A closely cropped portion of an unknown cartoon character’s face stares out at us from the surface of Blame Game 9 by acclaimed street artist KAWS. Seemingly alarmed, the features are familiar but not quite recognisable, the wide eyes crossed with a half concealed X and the clown like nose pushed up as if against the surface of the screen. The work is part of the artist’s wider Blame Game series – perhaps named after the song of the same title by Kanye West, with whom KAWS collaborated on the art work for the hip hop artist’s 808s and Heartbreak album – which features a number of cartoon close ups in striking colour combinations. This experimentation with colour and screen printing is of course reminiscent of Andy Warhol who produced hundreds of images of Marilyn Monroe’s face in close up in ever more daring colours however here KAWS brings his own signature style to the fore by choosing to focus on just the eye and the mouth to produce an uncanny feeling of attributable fear.

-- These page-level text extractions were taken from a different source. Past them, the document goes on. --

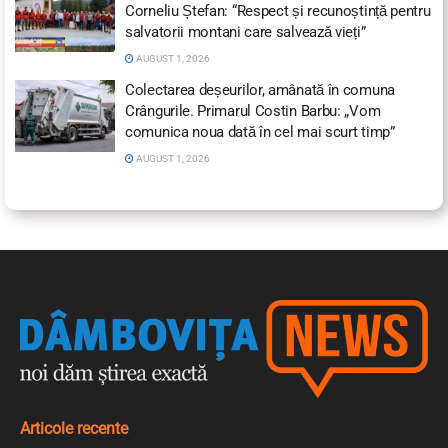
Corneliu Ștefan: “Respect și recunoștință pentru
salvatorii montani care salvează vieți”
AUGUST 1, 2026
Colectarea deșeurilor, amânată în comuna
Crângurile. Primarul Costin Barbu: „Vom
comunica noua dată în cel mai scurt timp”
AUGUST 1, 2026
Articole recente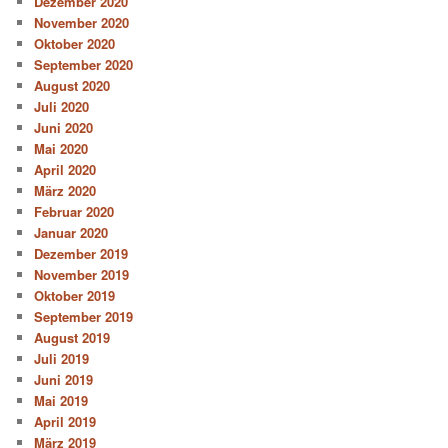
Dezember 2020
November 2020
Oktober 2020
September 2020
August 2020
Juli 2020
Juni 2020
Mai 2020
April 2020
März 2020
Februar 2020
Januar 2020
Dezember 2019
November 2019
Oktober 2019
September 2019
August 2019
Juli 2019
Juni 2019
Mai 2019
April 2019
März 2019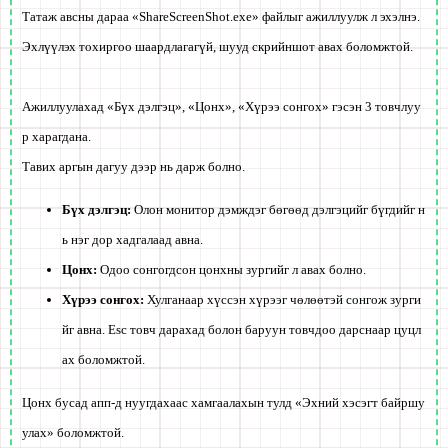
Татаж авсны дараа «ShareScreenShot.exe» файлыг ажиллуулж л эхэлнэ.
Эхлүүлэх тохиргоо шаардлагагүй, шууд скрийншот авах боломжтой.
Ажиллуулахад «Бүх дэлгэц», «Цонх», «Хүрээ сонгох» гэсэн 3 товчлуу
р харагдана.
Тавих аргын дагуу дээр нь дарж болно.
Бүх дэлгэц:
Олон монитор дэмждэг бөгөөд дэлгэцийг бүгдийг н
ь нэг дор хадгалаад авна.
Цонх:
Одоо сонгогдсон цонхны зургийг л авах болно.
Хүрээ сонгох:
Хулганаар хүссэн хүрээг чөлөөтэй сонгож зурги
йг авна. Esc товч дарахад болон баруун товчдоо дарснаар цуцл
ах боломжтой.
Цонх бусад апп-д нуугдахаас хамгаалахын тулд «Эхний хэсэгт байршу
улах» боломжтой.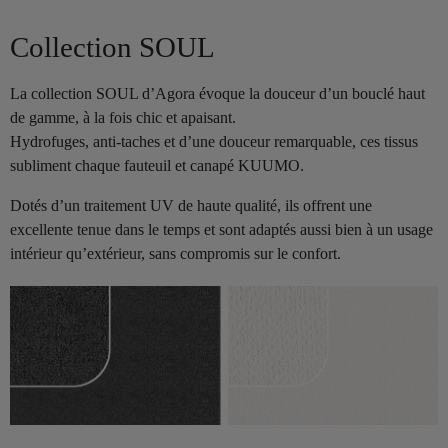
Collection SOUL
La collection SOUL d’Agora évoque la douceur d’un bouclé haut
de gamme, à la fois chic et apaisant.
Hydrofuges, anti-taches et d’une douceur remarquable, ces tissus
subliment chaque fauteuil et canapé KUUMO.
Dotés d’un traitement UV de haute qualité, ils offrent une
excellente tenue dans le temps et sont adaptés aussi bien à un usage
intérieur qu’extérieur, sans compromis sur le confort.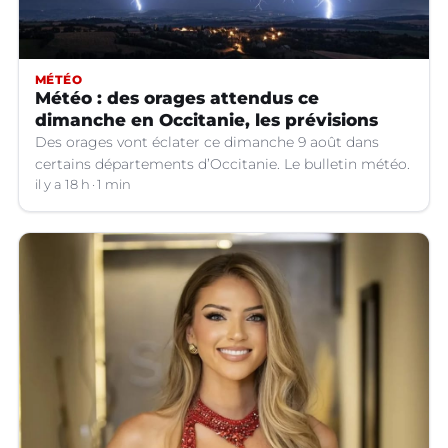
MÉTÉO
Météo : des orages attendus ce
dimanche en Occitanie, les prévisions
Des orages vont éclater ce dimanche 9 août dans
certains départements d’Occitanie. Le bulletin météo.
il y a 18 h
1 min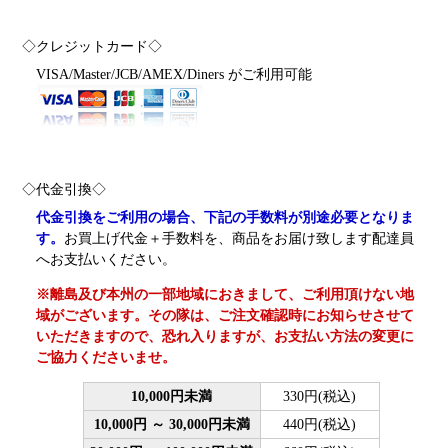
◇クレジットカード◇
VISA/Master/JCB/AMEX/Diners がご利用可能
◇代金引換◇
代金引換をご利用の場合、下記の手数料が別途必要となりま
す。
お買上げ代金＋手数料を、商品をお届け致します配達員
へお支払いください。
※離島及び本州の一部地域におきまして、ご利用頂けない地
域がございます。その隊は、ご注文確認時にお知らせさせて
いただきますので、恐れ入りますが、お支払い方法の変更に
ご協力くださいませ。
10,000円未満
330円(税込)
10,000円 ～ 30,000円未満
440円(税込)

KAWS’ love for appropriating cartoons and popular culture stems from his early beginnings as a graffiti artist on the streets of New York when he would remove advertisement panels from bus stops and phone booths around the city and doctor them to include his earliest characters such as Bendy and Accomplice. These eventually evolved into his Companion figures which became a global sensation when made into limited edition toys in 1999 and now feature throughout the artist’s oeuvre, even appearing as a giant helium filled balloon at the 2012 Macy’s Thanksgiving Day Parade and a massive inflatable in Hong Kong’s harbour for this year’s Art Basel fair.
The enduring appeal of KAWS figures among the art world and the public is testament to the artist’s canny ability to blur the lines between so-called ‘high’ and ‘low’ art. His practice of appropriation and subversion has led to his being compared to Warhol but also other leading Pop artists such as Jeff Koons, indicating that his name will last as one of the leading icons of the early 21st century.
Though KAWS is perhaps best known for his eye catching installations and record breaking paintings he also produces a large quantity of work in editions. As well as still selling his Companion toys through his own website he has produced hundreds of screen prints that capture his flat graphic style and his talent for colour perfectly. An affordable way to collect this stellar artist, this series is produced in an edition of 100 with five printer’s proofs of which this particular print is one. With its bold colours and simplicity of line the work shows KAWS’ knowledge of the medium of screen printing and his daring when it comes to testing its limits.